I hope this is what you were after..

Let me know if i've totally missed the task :)

The code is tested but hand typed into this post since I couldnt cut and past from my vmware linux window (just set it up), so there could be typos, so if it doesnt work, look for a simple typo..

There is probably a more simple way to do this, but this is the first method that came to mind :)

Cheers

It's not really a database. It's more like a buffer... It's a bit complex to explain how/why am I using it. But for our matters, I am saving only one entry of:

name....surname....................telephone....id
.......hair color.........height.............................
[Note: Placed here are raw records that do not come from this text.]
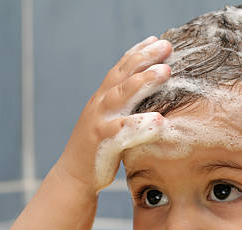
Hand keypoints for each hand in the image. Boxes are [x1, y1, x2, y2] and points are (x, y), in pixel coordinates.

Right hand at [55, 36, 171, 193]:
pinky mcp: (103, 143)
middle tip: (167, 46)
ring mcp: (99, 122)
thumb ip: (126, 106)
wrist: (74, 177)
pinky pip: (124, 131)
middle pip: (122, 75)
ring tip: (166, 71)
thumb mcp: (112, 121)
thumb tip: (151, 94)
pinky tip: (160, 120)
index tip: (157, 39)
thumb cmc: (99, 149)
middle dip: (144, 58)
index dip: (138, 52)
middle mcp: (99, 105)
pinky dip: (142, 125)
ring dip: (144, 82)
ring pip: (121, 96)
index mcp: (102, 99)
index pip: (121, 69)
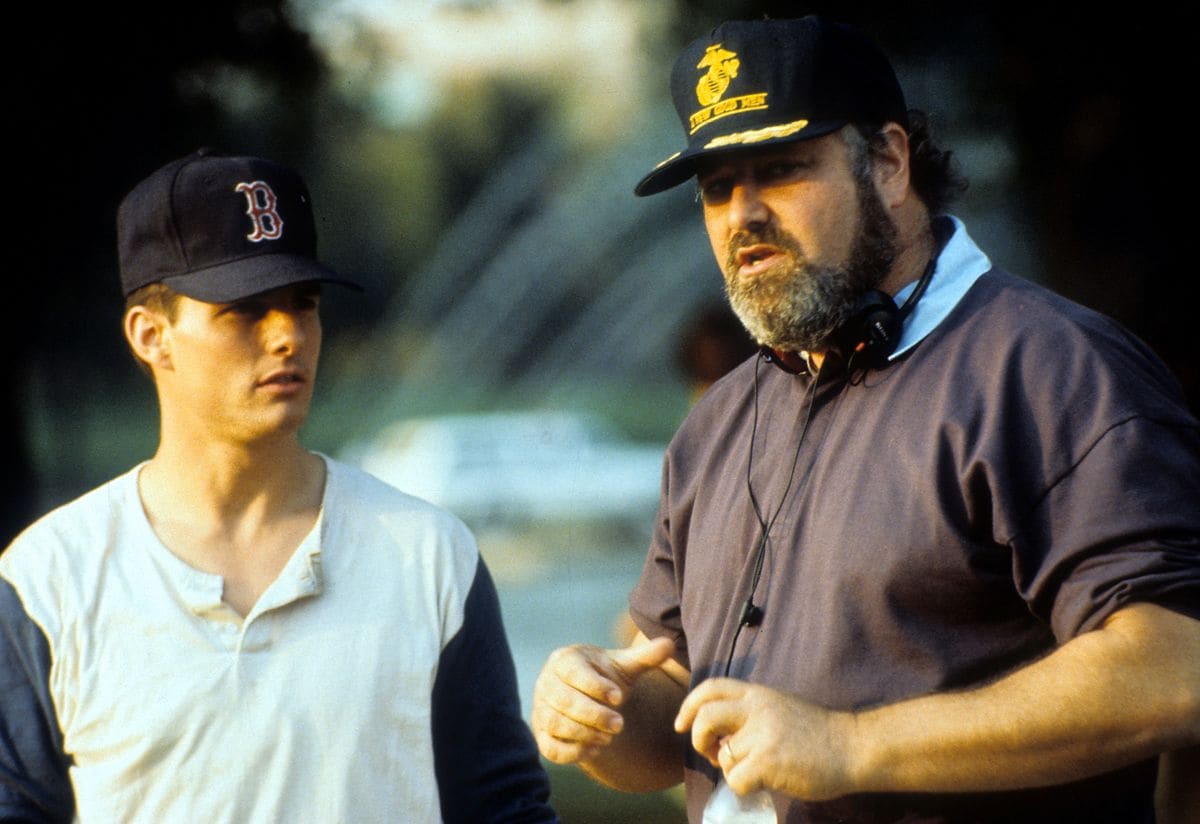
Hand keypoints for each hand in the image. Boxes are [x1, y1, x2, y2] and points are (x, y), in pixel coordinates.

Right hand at [531, 635, 676, 764]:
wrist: (588, 698)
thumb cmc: (606, 678)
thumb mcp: (625, 667)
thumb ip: (645, 657)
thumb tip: (669, 645)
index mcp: (564, 660)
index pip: (573, 672)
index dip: (595, 686)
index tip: (618, 697)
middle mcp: (546, 683)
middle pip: (563, 701)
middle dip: (593, 714)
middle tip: (619, 724)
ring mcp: (540, 709)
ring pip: (555, 724)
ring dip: (584, 733)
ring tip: (609, 738)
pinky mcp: (542, 734)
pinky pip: (550, 748)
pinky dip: (573, 752)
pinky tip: (596, 749)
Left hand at [674, 678, 856, 800]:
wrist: (854, 746)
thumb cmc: (819, 734)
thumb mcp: (780, 708)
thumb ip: (750, 714)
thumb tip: (718, 737)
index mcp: (758, 694)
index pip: (710, 688)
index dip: (689, 705)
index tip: (680, 724)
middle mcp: (757, 709)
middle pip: (705, 716)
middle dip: (697, 738)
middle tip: (710, 753)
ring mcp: (762, 734)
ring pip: (723, 756)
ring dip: (731, 769)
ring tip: (754, 769)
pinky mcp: (768, 761)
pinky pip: (736, 780)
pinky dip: (744, 787)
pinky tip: (764, 783)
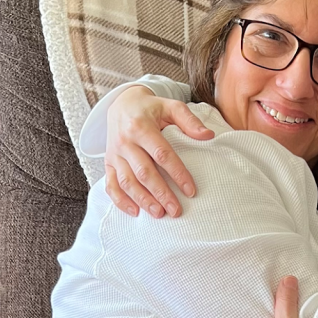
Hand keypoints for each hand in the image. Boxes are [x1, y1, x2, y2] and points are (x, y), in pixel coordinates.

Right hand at [104, 84, 214, 217]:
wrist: (121, 104)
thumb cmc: (151, 109)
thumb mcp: (171, 106)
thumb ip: (189, 120)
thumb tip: (209, 136)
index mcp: (141, 127)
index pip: (162, 154)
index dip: (177, 173)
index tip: (191, 190)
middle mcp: (124, 141)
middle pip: (144, 172)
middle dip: (161, 193)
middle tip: (176, 211)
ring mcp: (114, 154)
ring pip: (127, 181)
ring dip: (143, 200)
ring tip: (159, 213)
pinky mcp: (108, 163)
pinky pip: (111, 184)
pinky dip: (120, 200)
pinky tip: (135, 212)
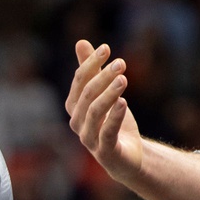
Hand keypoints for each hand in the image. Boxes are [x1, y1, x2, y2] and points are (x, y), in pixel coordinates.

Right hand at [65, 40, 139, 181]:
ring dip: (109, 94)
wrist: (125, 156)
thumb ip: (91, 71)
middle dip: (103, 77)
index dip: (91, 63)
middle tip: (121, 63)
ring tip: (123, 79)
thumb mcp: (103, 93)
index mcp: (74, 106)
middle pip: (87, 95)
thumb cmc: (112, 122)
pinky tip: (124, 102)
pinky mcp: (104, 151)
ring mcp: (88, 137)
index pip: (79, 81)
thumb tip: (81, 42)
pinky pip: (107, 132)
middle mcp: (77, 122)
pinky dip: (114, 117)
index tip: (106, 48)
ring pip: (95, 112)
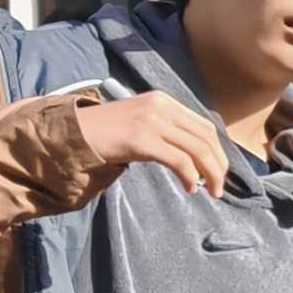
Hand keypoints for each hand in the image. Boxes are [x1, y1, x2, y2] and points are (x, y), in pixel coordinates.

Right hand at [72, 91, 228, 196]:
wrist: (72, 133)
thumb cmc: (106, 133)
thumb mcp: (142, 123)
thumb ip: (167, 131)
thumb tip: (197, 158)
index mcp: (164, 101)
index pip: (204, 126)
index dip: (218, 150)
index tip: (220, 170)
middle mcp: (162, 106)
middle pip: (206, 137)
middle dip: (218, 164)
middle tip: (220, 187)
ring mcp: (151, 121)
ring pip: (197, 149)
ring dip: (210, 174)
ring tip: (211, 191)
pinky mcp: (141, 138)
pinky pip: (179, 160)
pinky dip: (190, 176)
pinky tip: (190, 188)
in the same text file. So I can initially have:

Linus....Torvaldis....................123456....8373
.......brown.........1.75.............................

, in the textfile.

Then I have another process which reads a new variable, say, id, and put the new id instead of 8373. Each time this process is run, a new id is read, and replaces the older one, yet keeping the same structure and other field values. I need to keep the same spaces and everything as this data is passed to a serial terminal which will get confused if even a single character is shifted by 1.

So the new entry becomes:

Linus....Torvaldis....................123456....9999 (<-- new id)
.......brown.........1.75.............................

Anyways, for now I've kept it simple, and have used the echo rudimentary technique. It works, but it's not generic. I'll try to find a better solution. Thanks ocularbob. We can close the case :)

think you now have two parts that might go rather nicely together. :)
im about to go use some of what mr_seg posted in a couple of my own scripts.
there's alot of learning going on here....

Well guys it was really nice discussing these techniques with you. I'm sure many other readers are appreciating it. Thanks again guys.